ーーこの状況でオリンピックを開催することは非現実的なのではないかと考える人が増えていると思います。どう考えますか?

専門家として、これまでオリンピックは政治問題だと言及を避けてきましたし、
尾身先生も国会に呼ばれた時に専門家として言うべきではないと答えてきました。

ただ、これからの感染対策を考えると、オリンピックは「マスギャザリングイベント」であり、
人が大勢動き接触する機会を作るイベントになります。

高齢者の予防接種は残念ながら夏までには達成されないでしょう。
でも来年の夏だったら遅れても接種できているのではないかと思います。

今焦ってこの大規模イベントをやる必要があるのか、みんなで考えた方がいい。
少なくとも議論をしてもらえないでしょうか。オリンピックの決定が、密室でいいのかなと正直思います。

オリンピックの当事者は、本当は選手ですね。僕もマラソンが大好きですし、
選手の本当のピークの年齢が3年続くわけではないとも思います。

でも、その人たちの合意が得られるのであれば、今目の前にあるリスクを減らす決断をするには、
最後のチャンスに近づいているのではないでしょうか?

もし無茶をして突入しようとしているならば、いろんな方面からみなさんが声をあげて、考えを改めてもらう必要があるのではないかと思います。
十分にリスクを検討しただろうか。そろそろ公の場でも僕も話そうと思っていました。


ーー全国的な移動だけでなく、海外からも移動があるのがオリンピックなわけですね。

海外からのお客さんは来ないですが、選手はきますし数多くの関係者もきます。

国内でチケットを買っている知り合いもたくさんいますが、その人たちも動きます。
長距離の移動は接触しないまま移動するのは無理です。

この感染症が昔、中国の武漢にしかなかったのになぜ今世界中に広がっているのか、もう一度思い出してほしいと思います。
「人が移動することで感染症がうつるわけではない」というのは究極の詭弁だと思っています。


【西浦博(にしうら・ひろし)】京都大学大学院医学研究科教授
2002年、宮崎医科大学医学部卒業。

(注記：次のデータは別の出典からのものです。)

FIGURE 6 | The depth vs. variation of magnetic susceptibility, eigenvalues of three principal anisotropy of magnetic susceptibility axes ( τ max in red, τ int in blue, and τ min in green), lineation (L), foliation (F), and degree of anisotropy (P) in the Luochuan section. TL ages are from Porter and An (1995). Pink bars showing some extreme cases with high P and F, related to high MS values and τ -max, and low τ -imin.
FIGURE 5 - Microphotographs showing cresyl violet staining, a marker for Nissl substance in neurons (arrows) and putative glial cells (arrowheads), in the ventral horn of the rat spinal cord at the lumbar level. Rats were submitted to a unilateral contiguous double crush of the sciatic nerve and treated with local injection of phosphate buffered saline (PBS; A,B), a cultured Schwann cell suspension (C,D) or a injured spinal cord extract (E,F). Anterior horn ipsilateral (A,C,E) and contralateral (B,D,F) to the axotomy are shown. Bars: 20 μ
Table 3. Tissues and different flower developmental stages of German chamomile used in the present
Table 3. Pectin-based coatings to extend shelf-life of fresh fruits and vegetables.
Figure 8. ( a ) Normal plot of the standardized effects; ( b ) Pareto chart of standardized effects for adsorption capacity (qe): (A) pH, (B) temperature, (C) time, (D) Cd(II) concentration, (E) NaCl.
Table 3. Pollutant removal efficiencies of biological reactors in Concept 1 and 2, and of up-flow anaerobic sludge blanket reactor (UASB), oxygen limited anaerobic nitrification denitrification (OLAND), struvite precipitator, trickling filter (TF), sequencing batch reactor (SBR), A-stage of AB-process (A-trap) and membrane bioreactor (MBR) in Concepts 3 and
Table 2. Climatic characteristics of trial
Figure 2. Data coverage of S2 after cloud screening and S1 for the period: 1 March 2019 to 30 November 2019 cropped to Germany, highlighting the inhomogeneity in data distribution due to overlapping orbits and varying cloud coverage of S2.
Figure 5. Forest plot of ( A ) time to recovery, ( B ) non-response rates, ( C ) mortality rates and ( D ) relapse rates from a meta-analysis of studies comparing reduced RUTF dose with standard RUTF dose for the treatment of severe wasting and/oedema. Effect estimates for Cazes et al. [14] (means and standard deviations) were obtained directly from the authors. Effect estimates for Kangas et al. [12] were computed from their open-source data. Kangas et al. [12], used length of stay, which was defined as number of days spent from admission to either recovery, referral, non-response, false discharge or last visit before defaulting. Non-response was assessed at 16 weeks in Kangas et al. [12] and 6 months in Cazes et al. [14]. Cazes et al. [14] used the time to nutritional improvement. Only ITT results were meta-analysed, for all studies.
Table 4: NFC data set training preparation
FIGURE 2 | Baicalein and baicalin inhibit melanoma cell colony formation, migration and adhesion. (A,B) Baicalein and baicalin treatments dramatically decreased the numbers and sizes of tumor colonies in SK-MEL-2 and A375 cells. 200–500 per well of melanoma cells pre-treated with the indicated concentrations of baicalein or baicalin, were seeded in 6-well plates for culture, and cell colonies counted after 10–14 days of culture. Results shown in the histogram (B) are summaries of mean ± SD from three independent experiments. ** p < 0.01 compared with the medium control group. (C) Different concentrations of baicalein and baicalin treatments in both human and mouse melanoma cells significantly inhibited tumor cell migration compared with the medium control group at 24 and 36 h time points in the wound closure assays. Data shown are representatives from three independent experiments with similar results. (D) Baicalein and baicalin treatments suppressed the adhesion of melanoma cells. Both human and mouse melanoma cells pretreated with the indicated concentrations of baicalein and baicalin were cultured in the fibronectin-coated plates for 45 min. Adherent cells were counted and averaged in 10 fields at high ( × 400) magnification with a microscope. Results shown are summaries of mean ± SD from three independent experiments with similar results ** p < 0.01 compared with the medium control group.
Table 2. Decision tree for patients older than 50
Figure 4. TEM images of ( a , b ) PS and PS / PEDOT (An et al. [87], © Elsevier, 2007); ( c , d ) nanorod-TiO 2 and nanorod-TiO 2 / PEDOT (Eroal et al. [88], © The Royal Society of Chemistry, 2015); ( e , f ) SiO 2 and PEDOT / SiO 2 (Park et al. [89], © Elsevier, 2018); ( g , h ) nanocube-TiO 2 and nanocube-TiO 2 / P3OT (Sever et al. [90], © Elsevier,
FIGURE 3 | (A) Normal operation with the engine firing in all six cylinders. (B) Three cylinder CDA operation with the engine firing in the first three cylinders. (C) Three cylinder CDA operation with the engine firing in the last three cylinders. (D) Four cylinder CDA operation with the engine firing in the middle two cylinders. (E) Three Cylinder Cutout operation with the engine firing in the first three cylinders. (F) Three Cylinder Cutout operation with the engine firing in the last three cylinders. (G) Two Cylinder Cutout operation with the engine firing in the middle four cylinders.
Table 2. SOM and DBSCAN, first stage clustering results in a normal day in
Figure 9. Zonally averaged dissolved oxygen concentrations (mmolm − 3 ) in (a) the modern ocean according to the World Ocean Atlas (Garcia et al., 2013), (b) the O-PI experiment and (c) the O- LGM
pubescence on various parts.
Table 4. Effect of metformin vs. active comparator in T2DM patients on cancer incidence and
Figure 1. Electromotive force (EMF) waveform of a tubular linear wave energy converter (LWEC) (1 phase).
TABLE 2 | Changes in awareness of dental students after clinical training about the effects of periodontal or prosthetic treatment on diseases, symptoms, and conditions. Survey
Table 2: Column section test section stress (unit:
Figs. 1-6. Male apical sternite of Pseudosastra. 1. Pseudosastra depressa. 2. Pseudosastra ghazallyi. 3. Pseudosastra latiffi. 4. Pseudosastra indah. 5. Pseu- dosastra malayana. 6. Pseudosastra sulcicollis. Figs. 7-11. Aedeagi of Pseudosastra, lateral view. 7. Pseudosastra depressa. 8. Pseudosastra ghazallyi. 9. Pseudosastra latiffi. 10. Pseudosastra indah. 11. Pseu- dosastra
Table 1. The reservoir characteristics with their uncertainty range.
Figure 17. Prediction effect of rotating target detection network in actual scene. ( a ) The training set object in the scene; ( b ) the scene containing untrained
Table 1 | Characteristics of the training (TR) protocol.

ロンドン大学、チュービンゲン大学、
ユトレヒト大学博士研究員、香港大学助理教授、東京大学准教授、北海道大学教授などを経て、2020年8月から現職。

専門は、理論疫学。厚生労働省新型コロナウイルスクラスター対策班で流行データ分析に取り組み、
現在も新型コロナウイルス感染症対策アドバイザリーボードなどでデータ分析をしている。